Narrative paradigm adalah kerangka teoritis yang melihat naratif sebagai dasar dari semua komunikasi manusia. Walter Fisher, pencetus teori ini percaya bahwa manusia adalah makhluk naratif yang menjalani hidup sebagai rangkaian narasi, di mana terdapat konflik, karakter, permulaan, tengah, dan akhir cerita. Menurut teori ini, kita perlu memperhatikan dua faktor dalam berkomunikasi, yaitu narrative coherence, cerita yang saling berhubungan, dan narrative fidelity, yakni cerita yang didasari oleh kebenaran serta selaras dengan identitas maupun kehidupan pendengar.

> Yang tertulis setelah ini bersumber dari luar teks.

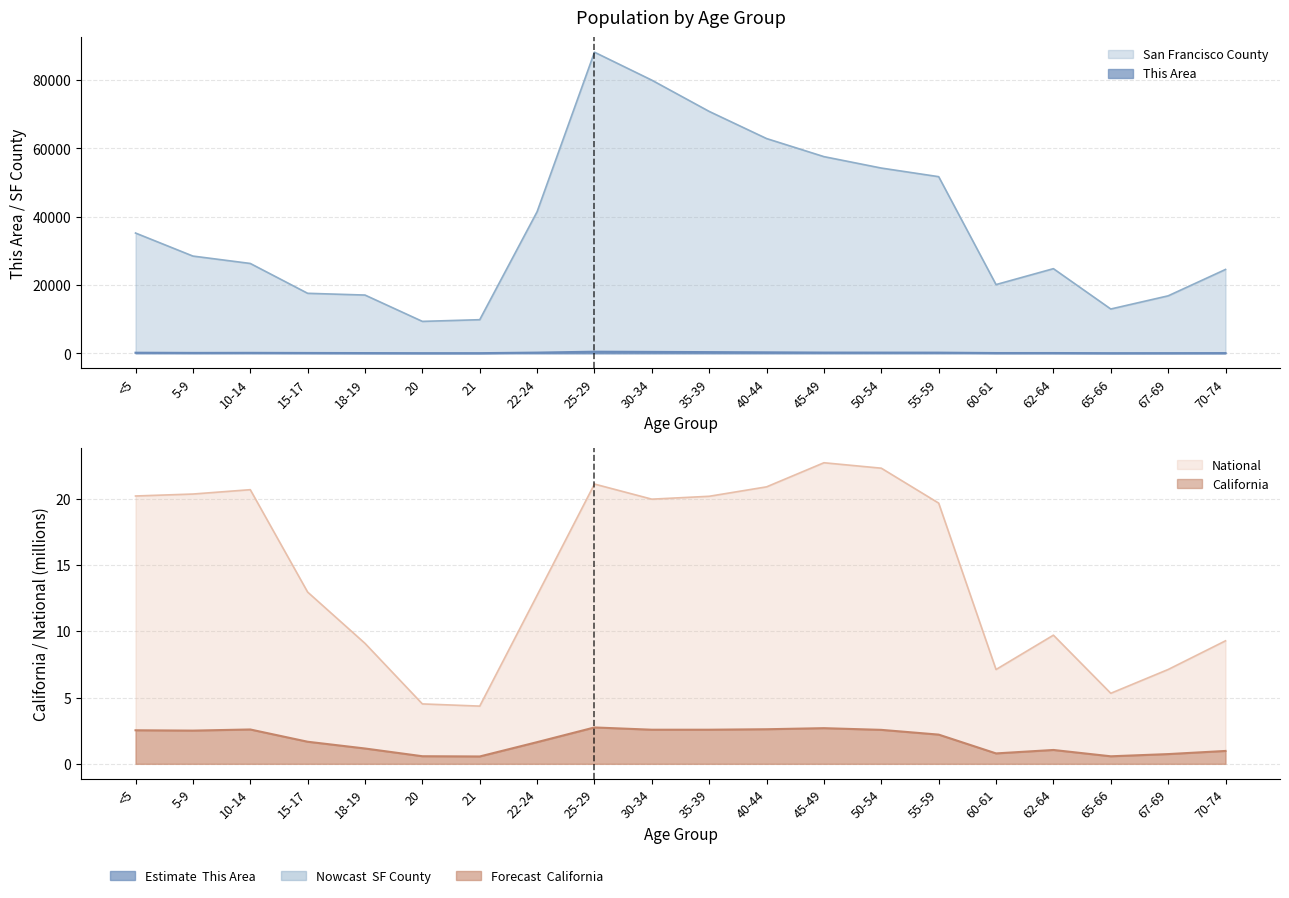

True or false: This Area and California intersect in this chart.

False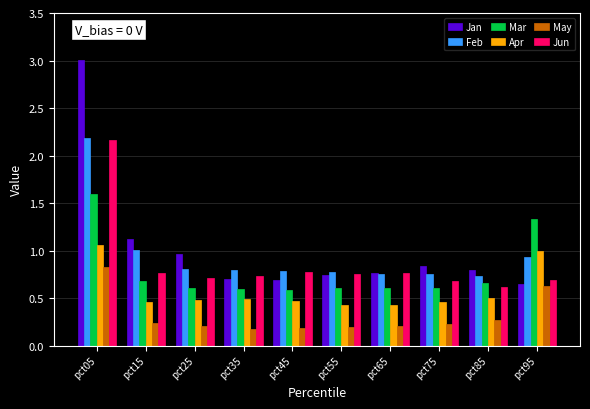

Which series changed the most between pct15 and pct75?

Jan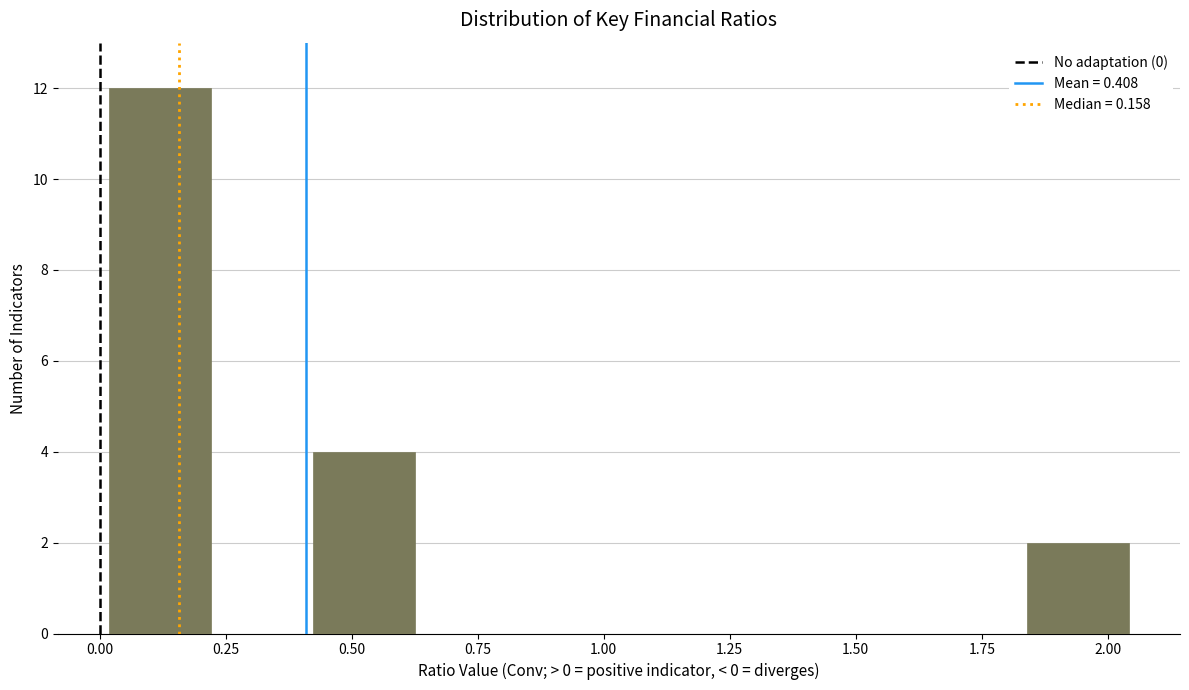

Over which range of the x-axis is the bar tallest?

0.00 to 0.20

Tak hanya pada kehidupan sehari-hari, teori ini perlu diterapkan dalam menggarap sebuah film. Sebagai gambaran, Joko Anwar sukses mempraktikkan narrative paradigm pada karya box office-nya yaitu “Pengabdi Setan 2: Communion”. Narrative coherence dilakukan Joko dengan menjaga konsistensi alur cerita dan sifat karakter dengan film pertamanya, “Pengabdi Setan”. Sementara narrative fidelity diimplementasikan dengan membubuhkan narasi yang relatable dengan kehidupan masyarakat. Sadar atau tidak, terdapat tuntutan dalam lingkungan bermasyarakat bahwa wanita belum sempurna jika belum melahirkan.
Hal tersebut lah yang mendasari film “Pengabdi Setan”, yaitu seorang wanita yang menghalalkan segala cara demi mendapatkan buah hati, termasuk melakukan perjanjian dengan iblis. Selain itu, pemilihan rumah susun (rusun) sebagai latar film juga dinilai sesuai dengan kehidupan sebagian masyarakat. Tak hanya latar cerita, akting para aktor turut menggugah perasaan penonton. Salah satunya adalah adegan iconic di mana Tony ketakutan saat diminta Pak Ustad berkeliling untuk memeriksa hunian para jenazah. Rasa takut dan keraguan yang dilukiskan sang aktor turut dirasakan penonton, yang kemungkinan besar akan merasakan hal serupa jika ada di posisi Tony.
Melalui “Pengabdi Setan 2: Communion”, kita dapat belajar bahwa dengan memperhatikan keselarasan narrative coherence dan narrative fidelity, komunikasi dan penyampaian pesan dapat dilakukan secara runtut dan efektif.